▸ Dataset entries
--- START ---
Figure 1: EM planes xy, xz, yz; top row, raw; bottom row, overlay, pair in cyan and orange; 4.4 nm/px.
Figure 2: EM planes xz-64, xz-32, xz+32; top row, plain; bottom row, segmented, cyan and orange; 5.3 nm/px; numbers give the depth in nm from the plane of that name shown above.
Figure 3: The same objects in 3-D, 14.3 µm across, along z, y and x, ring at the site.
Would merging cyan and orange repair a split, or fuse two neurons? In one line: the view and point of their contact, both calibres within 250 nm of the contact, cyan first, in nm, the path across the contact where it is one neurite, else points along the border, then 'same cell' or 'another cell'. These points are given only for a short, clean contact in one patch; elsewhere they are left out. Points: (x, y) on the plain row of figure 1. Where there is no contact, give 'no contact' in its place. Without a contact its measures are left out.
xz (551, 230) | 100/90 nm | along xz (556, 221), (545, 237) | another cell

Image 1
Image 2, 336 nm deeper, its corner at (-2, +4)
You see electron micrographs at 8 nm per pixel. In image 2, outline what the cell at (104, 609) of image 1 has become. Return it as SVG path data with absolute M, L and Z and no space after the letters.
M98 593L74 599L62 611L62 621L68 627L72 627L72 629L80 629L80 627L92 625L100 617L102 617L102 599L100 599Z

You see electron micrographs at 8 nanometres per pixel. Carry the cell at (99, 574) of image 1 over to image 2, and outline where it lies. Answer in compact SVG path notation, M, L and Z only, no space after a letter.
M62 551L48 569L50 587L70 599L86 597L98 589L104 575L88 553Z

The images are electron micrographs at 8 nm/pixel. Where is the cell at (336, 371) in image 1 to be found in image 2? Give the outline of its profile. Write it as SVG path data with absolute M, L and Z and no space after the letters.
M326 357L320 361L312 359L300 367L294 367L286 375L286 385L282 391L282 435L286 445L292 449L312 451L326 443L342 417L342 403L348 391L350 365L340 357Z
--- END ---
--- START ---
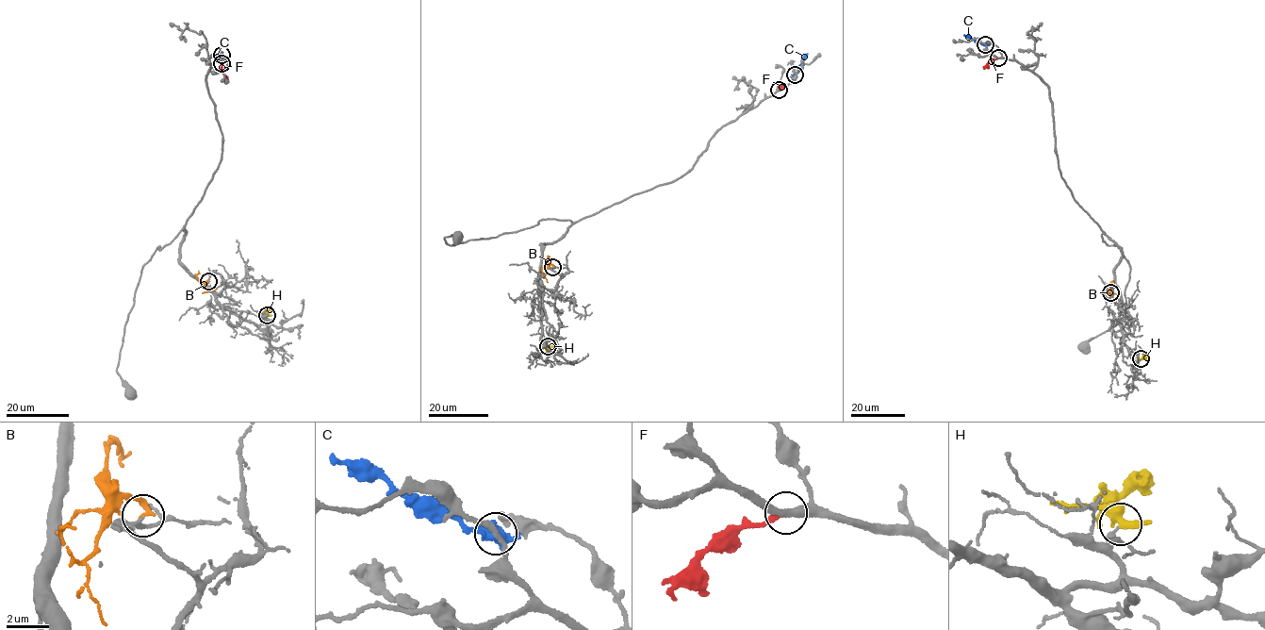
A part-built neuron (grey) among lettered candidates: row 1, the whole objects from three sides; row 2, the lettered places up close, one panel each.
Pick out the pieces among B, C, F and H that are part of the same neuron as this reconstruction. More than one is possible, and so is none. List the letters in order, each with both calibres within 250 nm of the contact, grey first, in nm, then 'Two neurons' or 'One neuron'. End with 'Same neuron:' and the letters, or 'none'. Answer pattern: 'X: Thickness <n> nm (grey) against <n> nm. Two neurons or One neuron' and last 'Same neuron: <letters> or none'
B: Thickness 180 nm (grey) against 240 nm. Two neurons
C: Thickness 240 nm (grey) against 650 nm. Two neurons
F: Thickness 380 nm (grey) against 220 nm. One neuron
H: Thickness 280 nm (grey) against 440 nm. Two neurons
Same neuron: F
--- END ---
▸ REQUIREMENT
Where a line in the records above contains the string "bottom", return that line.

▸ RESPONSE AREA
Figure 1: EM planes xy, xz, yz; top row, raw; bottom row, overlay, pair in cyan and orange; 4.4 nm/px.
Figure 2: EM planes xz-64, xz-32, xz+32; top row, plain; bottom row, segmented, cyan and orange; 5.3 nm/px; numbers give the depth in nm from the plane of that name shown above.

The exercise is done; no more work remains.